Claim 2: The AI-driven smart electric wheelchair according to claim 1, is further characterized by utilizing multiple sensory inputs, including ultrasonic, infrared, or LIDAR sensors, providing real-time obstacle detection and avoidance capabilities.
Claim 3: The AI-driven smart electric wheelchair according to either preceding claim, wherein users can select from tailored mobility profiles adapted to diverse terrains and travel styles.
Claim 4: The AI-driven smart electric wheelchair according to any one of the preceding claims, features user-friendly multimodal interfaces facilitating effortless interactions between the user and the wheelchair.

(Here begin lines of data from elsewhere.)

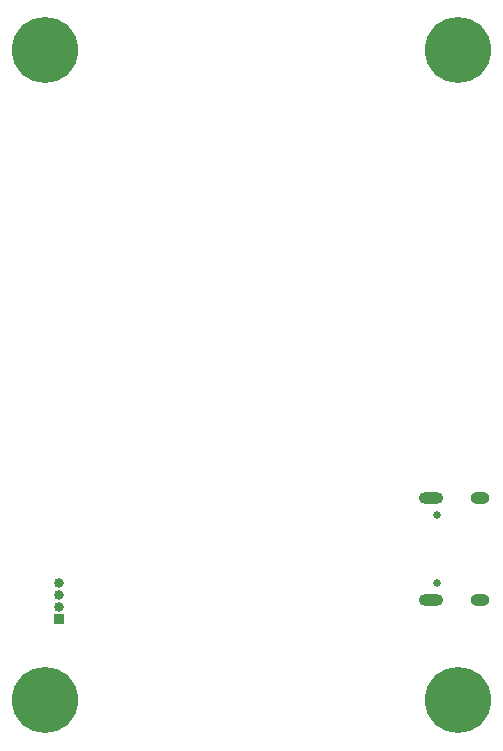
<source format=gbr>
%TF.GenerationSoftware,KiCad,Pcbnew,9.0.3*%
%TF.CreationDate,2025-12-02T23:18:34-08:00*%
%TF.ProjectId,AS 3,41532033-2e6b-4696-9361-645f70636258,V3*%
%TF.SameCoordinates,Original*%
%TF.FileFunction,Soldermask,Bot*%
%TF.FilePolarity,Negative*%
%FSLAX46Y46*%
G04 Gerber Fmt 4.6, Leading zero omitted, Abs format (unit mm)*
G04 Created by KiCad (PCBNEW 9.0.3) date 2025-12-02 23:18:34*
%MOMM*%
%LPD*%
G01*
G04 APERTURE LIST*
%ADD10C,3.600000*%
%ADD11C,5.600000*%
%ADD12R,0.840000X0.840000*%
%ADD13C,0.840000*%
%ADD14C,0.650000*%
%ADD15O,2.100000X1.000000*%
%ADD16O,1.600000X1.000000*%
G04 APERTURE END LIST*
D10*
%TO.C,H3*%
X90000000Y-110000000D03*
D11*
X90000000Y-110000000D03*
%TD*%
D12*
%TO.C,J2*%
X56200000Y-103100000D03*
D13*
X56200000Y-102100000D03*
X56200000Y-101100000D03*
X56200000Y-100100000D03*
%TD*%
D10*
%TO.C,H2*%
X90000000Y-55000000D03*
D11*
X90000000Y-55000000D03*
%TD*%
D10*
%TO.C,H4*%
X55000000Y-110000000D03*
D11*
X55000000Y-110000000D03*
%TD*%
D14*
%TO.C,J3*%
X88210000Y-100120000D03*
X88210000Y-94340000D03*
D15*
X87680000Y-101550000D03*
D16*
X91860000Y-101550000D03*
D15*
X87680000Y-92910000D03*
D16*
X91860000Y-92910000D03*
%TD*%
D10*
%TO.C,H1*%
X55000000Y-55000000D03*
D11*
X55000000Y-55000000D03*
%TD*%
M02*

</source>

Claim 5: The AI-driven smart electric wheelchair according to claim 4, further comprises remote monitoring and control capabilities through dedicated applications and wireless connectivity.
Claim 6: The AI-driven smart electric wheelchair according to any one of the preceding claims, implements energy conservation strategies and advanced battery management systems to extend operational hours per charge cycle.
Claim 7: The AI-driven smart electric wheelchair according to any one of the preceding claims, having comprehensive safety measures encompassing emergency stops, fall detection alarms, predictive analytics for component failures, theft deterrence, and geofencing functionalities.
Claim 8: The AI-driven smart electric wheelchair according to claim 7, further leverages AI capabilities to acquire insights about user habits, environmental nuances, and personal preference trends, thereby continuously refining its internal models for superior responsiveness and reliability.